I see
df["col2"] = df["col1"].apply(len)
len(df["col1"])
My question is,
Why use "
len
" function without parenthesis in 1, but use it with parenthesis in 2?What is the difference between the two?
I see this kind of occasion a lot, where using a function with and without parenthesis. Can someone explain to me what exactly is going on?
Thanks.
CodePudding user response:
The first example that you mentioned(the above code) maps the function len to the target variable df["col1"]
df["col2"] = df["col1"].apply(len)
Whenever we have to map a function to any iterable object, the syntax needs the function to be without parenthesis. In your case, df["col1"] must be having elements whose length can be calculated. And it will return a Pandas Series will lengths of all the elements. Take the following example.
a = ["1", "2","3","4"]
z = list( map( int, a ) ) >> [1, 2, 3, 4]
Here, we mapped the builtin int function(which does typecasting), to the entire list.
The second example that you mentioned would give out the length of the df["col1"] series.
len(df["col1"])
It won't do any operations on the elements within that Series. Take the following example.
a = ["1", "2","3","4"]
z = len(a) >> 4
Since, on both the occasions, the function len was fed an iterable object, it didn't give any error. But, the outputs are completely different as I explained!
CodePudding user response:
In 1, the function len
is being passed to a method called apply
. That method presumably will apply the function len
along the first axis (probably returning something like a list of lengths). In 2, the function len
is being called directly, with an argument df["col2"]
, presumably to get the length of the data frame.
The use in 1 is sometimes called a "higher order function", but in principle it's just passing a function to another function for it to use.
CodePudding user response:
In the second case you are directly calling the len method and will get the result, i.e. how many rows are in col1 in the df.
In the first you are giving the reference to the len function to the apply function.
This is a shortcut for df["col2"] = df["col1"].apply(lambda x: len(x))

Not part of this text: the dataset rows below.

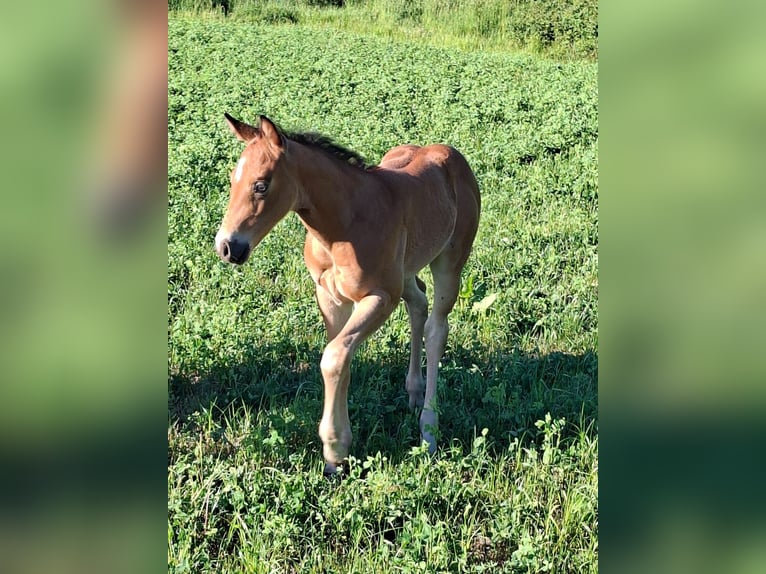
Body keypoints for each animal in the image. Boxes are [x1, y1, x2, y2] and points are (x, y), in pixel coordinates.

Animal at [215, 114, 480, 474]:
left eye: (261, 185)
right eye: (232, 180)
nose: (228, 247)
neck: (344, 225)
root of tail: (451, 154)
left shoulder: (381, 296)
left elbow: (334, 357)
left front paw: (335, 446)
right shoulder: (329, 296)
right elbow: (340, 359)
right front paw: (334, 458)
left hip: (449, 262)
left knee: (436, 328)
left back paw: (428, 432)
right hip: (405, 270)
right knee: (418, 302)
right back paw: (413, 391)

This version you use if you want to make the behavior of a method flexible by letting the user of the method hand in the function to influence some part of an algorithm. Like here in the case with the apply method. Depending of the conents in the column you want to fill the new column with something, and here it was decided to fill this with the lengths of the content of other column.
CodePudding user response:
len(s) will return the lenght of the s variable
len will return the function itslelf. So if I do a=len, then I can do a(s). Of course, it is not recommended to do such thing as a=len.
CodePudding user response:
Let's have a look at the documentation of DataFrame.apply
:
its first parameter is func: function
which is a function that we'll apply to each column or row of the DataFrame
. In your case this function is len()
.
Now let's see what happens when you pass len
as a parameter with parenthesis:
df.apply(len())
-----------------------------------------------------------------------------------
TypeError Traceback (most recent call last)
/tmp/ipykernel_11920/3211016940.py in <module>
----> 1 df.apply(len())
TypeError: len() takes exactly one argument (0 given)
While this perfectly works when we use df.apply(len)
.
This is because your parameter must be a function
and the way Python uses to distinguish between functions and the return value of the call to a function is the use of parenthesis in the second case.